*Text shown*:
※
Job Title: Senior Software Engineer

Company Name: Temporal

Job Url: https://boards.greenhouse.io/embed/job_app?token=5038882007&utm_source=jobright&jr_id=697d36333f57a33569670408

Job Description: We are hiring a Senior Software Engineer to join the Cloud Enablement team, part of Temporal’s Cloud Global Services (CGS) organization.

The Cloud Enablement team focuses on applying and extending the Temporal OSS replication stack to power critical Temporal Cloud capabilities. These include High Availability (HA) namespaces, error detection and automated failover, and migration of workloads and namespaces between self-hosted Temporal clusters and Temporal Cloud, as well as within Temporal Cloud.

As a Senior Engineer, you will work on backend systems that sit at the core of Temporal Cloud’s enterprise offerings. These systems must be correct, reliable, observable, and safe to operate at scale, even in the presence of partial failures, network partitions, and evolving customer workloads. You’ll collaborate closely with other engineers in CGS Replication Foundations, Cloud, Infrastructure, and OSS teams to deliver production-grade features used by customers running mission-critical workflows.
※
*Problem details*:
Transcribe the job posting above word for word, from its title line through its last sentence.

*Data listing*:
※
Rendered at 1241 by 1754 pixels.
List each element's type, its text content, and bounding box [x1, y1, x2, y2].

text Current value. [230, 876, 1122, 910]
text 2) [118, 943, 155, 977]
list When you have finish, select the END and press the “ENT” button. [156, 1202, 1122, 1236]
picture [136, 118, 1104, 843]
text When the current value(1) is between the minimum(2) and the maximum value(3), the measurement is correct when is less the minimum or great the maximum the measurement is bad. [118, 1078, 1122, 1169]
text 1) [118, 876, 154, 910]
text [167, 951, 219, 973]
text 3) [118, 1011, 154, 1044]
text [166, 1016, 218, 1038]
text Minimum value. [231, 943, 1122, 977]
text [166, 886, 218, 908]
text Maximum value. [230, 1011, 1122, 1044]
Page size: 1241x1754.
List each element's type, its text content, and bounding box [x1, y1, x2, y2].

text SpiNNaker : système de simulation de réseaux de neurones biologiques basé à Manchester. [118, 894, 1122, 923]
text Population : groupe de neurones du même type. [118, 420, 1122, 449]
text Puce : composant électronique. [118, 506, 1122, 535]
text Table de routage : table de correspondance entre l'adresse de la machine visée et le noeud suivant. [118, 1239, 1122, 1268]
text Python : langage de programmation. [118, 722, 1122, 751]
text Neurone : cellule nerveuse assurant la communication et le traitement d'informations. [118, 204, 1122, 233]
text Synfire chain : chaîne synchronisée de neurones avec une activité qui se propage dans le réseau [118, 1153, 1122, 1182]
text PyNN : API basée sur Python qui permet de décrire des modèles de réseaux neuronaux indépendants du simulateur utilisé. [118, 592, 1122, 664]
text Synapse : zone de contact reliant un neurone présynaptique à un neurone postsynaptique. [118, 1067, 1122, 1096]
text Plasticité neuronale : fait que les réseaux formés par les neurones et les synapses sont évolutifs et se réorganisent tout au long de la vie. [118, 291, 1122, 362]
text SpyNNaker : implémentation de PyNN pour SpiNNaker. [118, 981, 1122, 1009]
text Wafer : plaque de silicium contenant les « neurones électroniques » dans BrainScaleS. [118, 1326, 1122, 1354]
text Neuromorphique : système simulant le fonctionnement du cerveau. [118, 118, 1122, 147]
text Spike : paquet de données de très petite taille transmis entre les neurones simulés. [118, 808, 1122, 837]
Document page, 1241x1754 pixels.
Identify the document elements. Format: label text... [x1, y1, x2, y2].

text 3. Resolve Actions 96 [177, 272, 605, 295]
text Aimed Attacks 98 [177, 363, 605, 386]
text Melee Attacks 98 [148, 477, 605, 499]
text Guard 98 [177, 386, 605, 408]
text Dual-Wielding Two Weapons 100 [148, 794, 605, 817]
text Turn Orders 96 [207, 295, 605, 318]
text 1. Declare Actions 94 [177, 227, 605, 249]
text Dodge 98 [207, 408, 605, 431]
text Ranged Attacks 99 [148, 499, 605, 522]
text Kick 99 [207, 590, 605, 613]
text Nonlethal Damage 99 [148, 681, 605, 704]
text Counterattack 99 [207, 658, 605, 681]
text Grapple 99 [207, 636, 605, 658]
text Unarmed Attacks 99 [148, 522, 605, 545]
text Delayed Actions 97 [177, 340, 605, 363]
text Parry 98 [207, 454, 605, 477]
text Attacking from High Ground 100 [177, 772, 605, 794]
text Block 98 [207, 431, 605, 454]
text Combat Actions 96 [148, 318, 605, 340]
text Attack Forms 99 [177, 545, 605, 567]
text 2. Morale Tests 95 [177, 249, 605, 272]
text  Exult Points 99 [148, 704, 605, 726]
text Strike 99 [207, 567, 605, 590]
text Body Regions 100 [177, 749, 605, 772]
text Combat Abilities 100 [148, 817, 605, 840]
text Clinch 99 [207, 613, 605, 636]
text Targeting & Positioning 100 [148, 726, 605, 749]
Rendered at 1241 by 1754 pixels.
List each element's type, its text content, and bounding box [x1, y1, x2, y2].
※
*Response to the task*:
Job Title: Senior Software Engineer

Company Name: Temporal

Job Url: https://boards.greenhouse.io/embed/job_app?token=5038882007&utm_source=jobright&jr_id=697d36333f57a33569670408

Job Description: We are hiring a Senior Software Engineer to join the Cloud Enablement team, part of Temporal’s Cloud Global Services (CGS) organization.

The Cloud Enablement team focuses on applying and extending the Temporal OSS replication stack to power critical Temporal Cloud capabilities. These include High Availability (HA) namespaces, error detection and automated failover, and migration of workloads and namespaces between self-hosted Temporal clusters and Temporal Cloud, as well as within Temporal Cloud.

As a Senior Engineer, you will work on backend systems that sit at the core of Temporal Cloud’s enterprise offerings. These systems must be correct, reliable, observable, and safe to operate at scale, even in the presence of partial failures, network partitions, and evolving customer workloads. You’ll collaborate closely with other engineers in CGS Replication Foundations, Cloud, Infrastructure, and OSS teams to deliver production-grade features used by customers running mission-critical workflows.